Better Back through Microbreaks

And the list goes on. With the type of work most of us have right now, sitting has become the most common position for everyone. While there was a time that sitting is a relief from physically taxing work, it’s the position that stresses people out after long periods of being stuck on executive office chairs.

Our bodies have grown accustomed to it that we feel discomfort much easier, and at the end of the day, our energies have been spent. What was supposed to be an activity that gave us relief is not giving us suffering. You can say, this sedentary lifestyle have made us weaker.

That ergonomic chair for back pain has provided us relief and keeps us at the correct and proper sitting posture, helping us prevent back pain, but there is another way to keep ourselves healthier and stronger during the day: microbreaks.

What Microbreaks Are

These are small breaks you can do during work where you stand up from your desk and do short stretching exercises to “reset” your back and keep you from experiencing pain due to non-movement for hours. Your muscles are strained if you stay in one position for an extended period of time, even if you were just sitting. Microbreaks disrupt that unhealthy monotony by getting you to move from time to time.

These small breaks do not have to involve going out for a snack or a smoke (especially because smoking is bad for you). You do not need to use any equipment. You do not even need a pilates exercise chair to help you with the stretches. A micro-break can be done at or near your desk. All you need is yourself.

So, how do you maximize every microbreak?

How to Stretch
Here’s what you should do during your microbreak, which you should be doing when you find yourself working for long periods:

1. Stand up, set your feet flat on the ground, and make sure your shoulders are relaxed. If you’re wear heels, take them off to give your feet some break as well.
2. Raise your arms over your head, but do not stretch yet.
3. Breathe in through your nose and hold it in. Do not let your shoulders go up.
4. While holding your breath, stretch your arms towards the ceiling.
5. Release your breath as you bring your arms down.
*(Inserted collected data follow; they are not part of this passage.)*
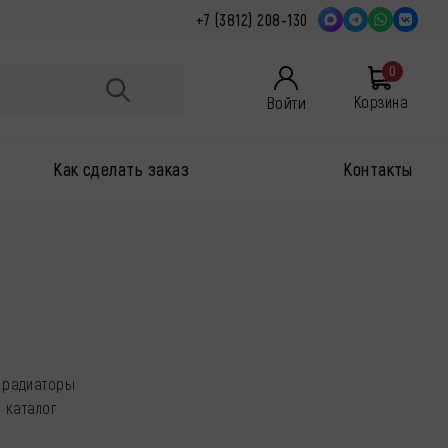
+7 (3812) 208-130
0
Войти
Корзина
Как сделать заказ
Контакты
и радиаторы
 каталог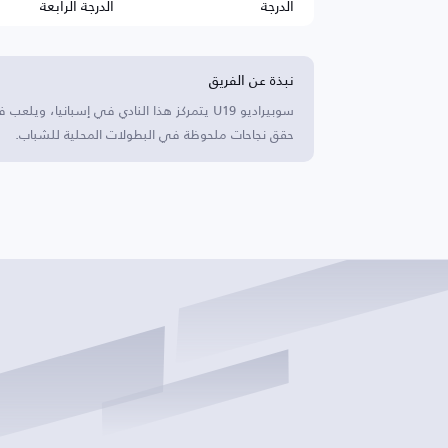
الدرجة
الدرجة الرابعة
نبذة عن الفريق
حقق نجاحات ملحوظة في البطولات المحلية للشباب.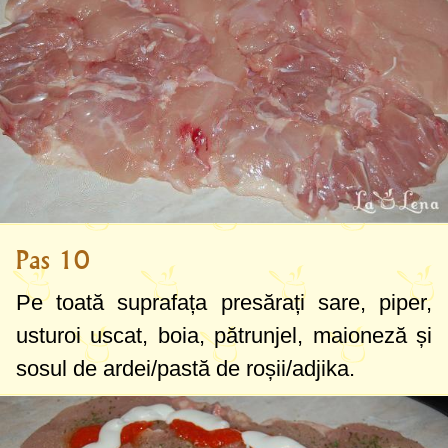
Pas 10
Pe toată suprafața presărați sare, piper,
usturoi uscat, boia, pătrunjel, maioneză și
sosul de ardei/pastă de roșii/adjika.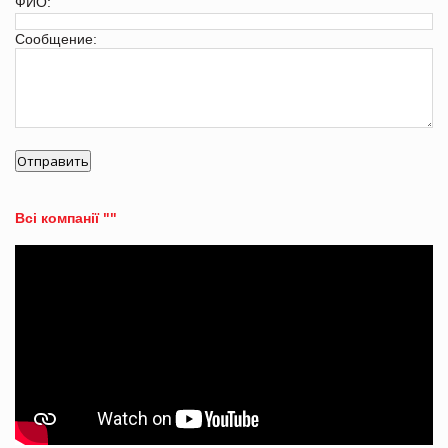
ФИО:
Сообщение:
Всі компанії ""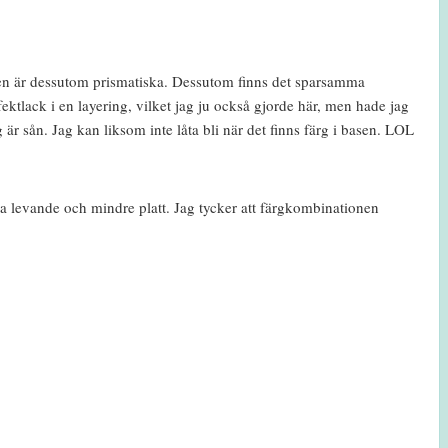
ttren är dessutom prismatiska. Dessutom finns det sparsamma
fektlack i en layering, vilket jag ju också gjorde här, men hade jag
g är sån. Jag kan liksom inte låta bli när det finns färg i basen. LOL
 levande och mindre platt. Jag tycker att färgkombinationen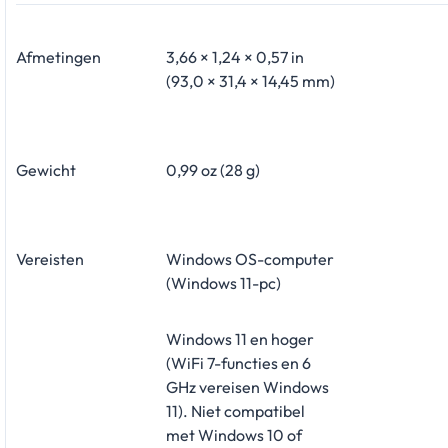
Afmetingen
3,66 × 1,24 × 0,57 in
(93,0 × 31,4 × 14,45 mm)
Gewicht
0,99 oz (28 g)
Vereisten
Windows OS-computer
(Windows 11-pc)
Windows 11 en hoger
(WiFi 7-functies en 6
GHz vereisen Windows
11). Niet compatibel
met Windows 10 of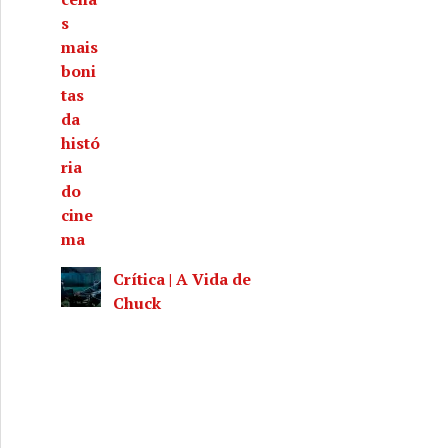
Crítica | A Vida de
Chuck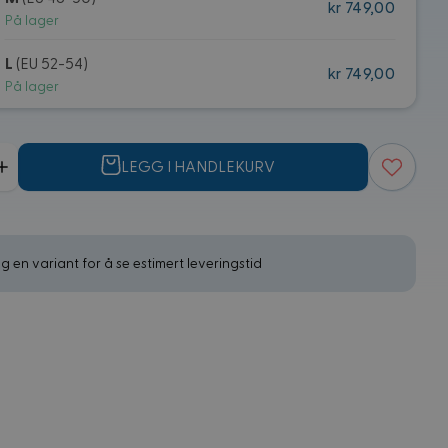
kr 749,00
På lager
L
(EU 52-54)
kr 749,00
På lager
LEGG I HANDLEKURV
g en variant for å se estimert leveringstid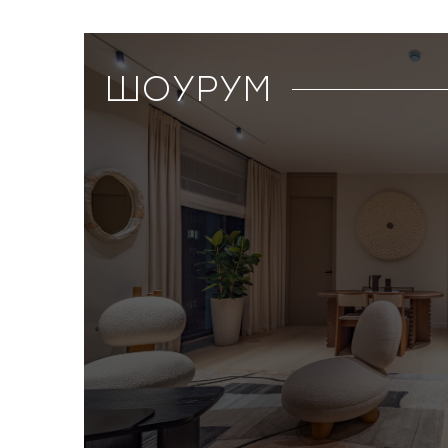
ШОУРУМ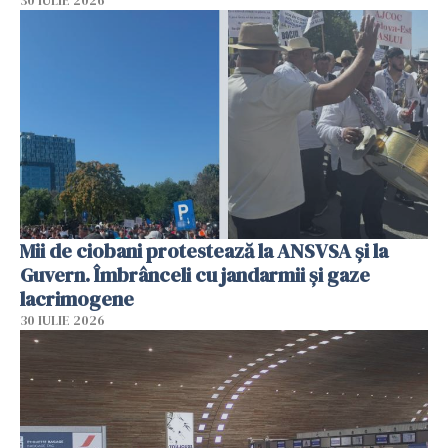
30 IULIE 2026
Mii de ciobani protestează la ANSVSA și la
Guvern. Îmbrânceli cu jandarmii și gaze
lacrimogene
30 IULIE 2026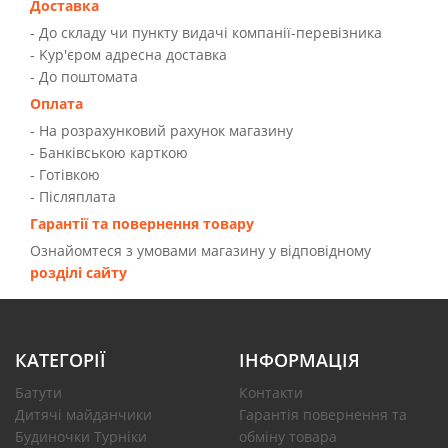
Доставка
- До складу чи пункту видачі компанії-перевізника
- Kур'єром адресна доставка
- До поштомата
Оплата
- На розрахунковий рахунок магазину
- Банківською карткою
- Готівкою
- Післяплата
Гарантії та повернення товару
Ознайомтеся з умовами магазину у відповідному
розділі сайту
КАТЕГОРІЇ
ІНФОРМАЦІЯ
Батути
Контакти
Дитячі майданчики
Гарантія повернення та
Будиночки Турніки
обміну товара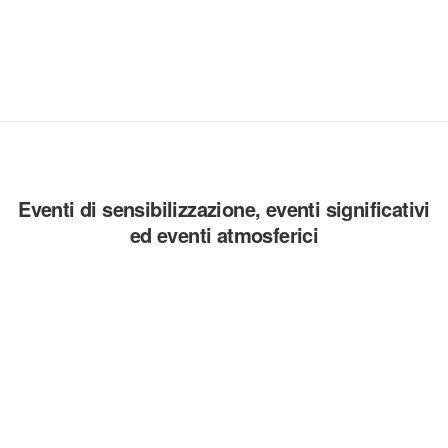
Eventi di sensibilizzazione, eventi significativi
ed eventi atmosferici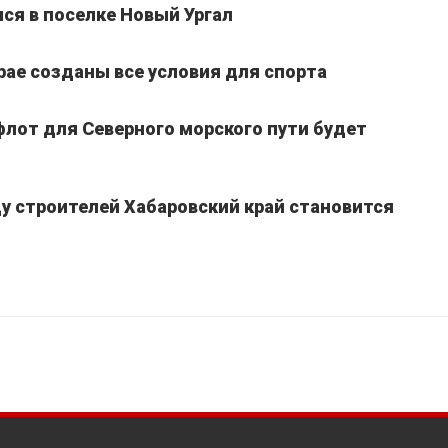
я в поселке Новый Ургал
рае созданы все условия для спорта
лот для Северного морского пути будет
у строителей Хабаровский край становится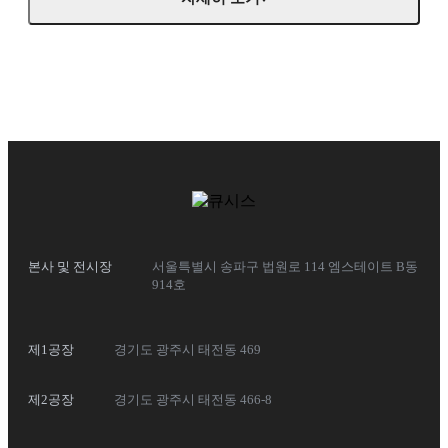
본사 및 전시장
서울특별시 송파구 법원로 114 엠스테이트 B동
914호
제1공장
경기도 광주시 태전동 469
제2공장
경기도 광주시 태전동 466-8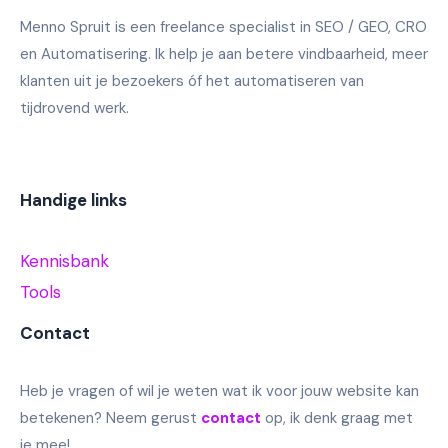
Menno Spruit is een freelance specialist in SEO / GEO, CRO
en Automatisering. Ik help je aan betere vindbaarheid, meer
klanten uit je bezoekers óf het automatiseren van
tijdrovend werk.
Handige links
Kennisbank
Tools
Contact
Heb je vragen of wil je weten wat ik voor jouw website kan
betekenen? Neem gerust
contact
op, ik denk graag met
je mee!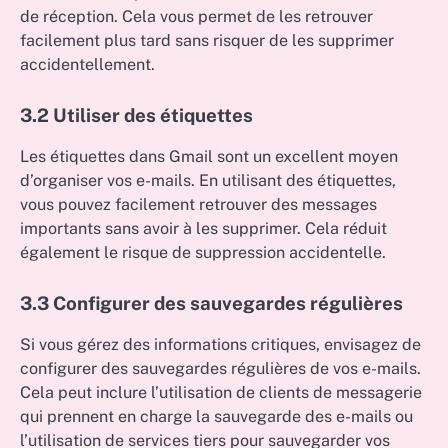
de réception. Cela vous permet de les retrouver
facilement plus tard sans risquer de les supprimer
accidentellement.
3.2 Utiliser des étiquettes
Les étiquettes dans Gmail sont un excellent moyen
d’organiser vos e-mails. En utilisant des étiquettes,
vous pouvez facilement retrouver des messages
importants sans avoir à les supprimer. Cela réduit
également le risque de suppression accidentelle.
3.3 Configurer des sauvegardes régulières
Si vous gérez des informations critiques, envisagez de
configurer des sauvegardes régulières de vos e-mails.
Cela peut inclure l’utilisation de clients de messagerie
qui prennent en charge la sauvegarde des e-mails ou
l’utilisation de services tiers pour sauvegarder vos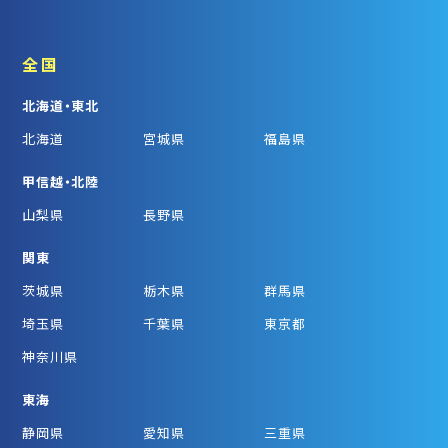
全国
北海道・東北
北海道
宮城県
福島県
甲信越・北陸
山梨県
長野県
関東
茨城県
栃木県
群馬県
埼玉県
千葉県
東京都
神奈川県
東海
静岡県
愛知県
三重県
That’s it, then you can go back to work.

If you find it too difficult to keep yourself in check during work, you can benefit from using personal work timers to help you time yourself during work to adhere to your microbreaks.

You can also practice using hydration as your “timer.” Not only is drinking water healthy for you, when you finish the content of your glass, refilling it tells you that it is time to do move a little.

Aside from these, your regular lunch break is an opportunity for you to get some much needed walk around. Bathroom breaks encourage you to go for a short stroll as well. Even walking up to a colleague to hand over some documents can give you some relief from hours of sitting.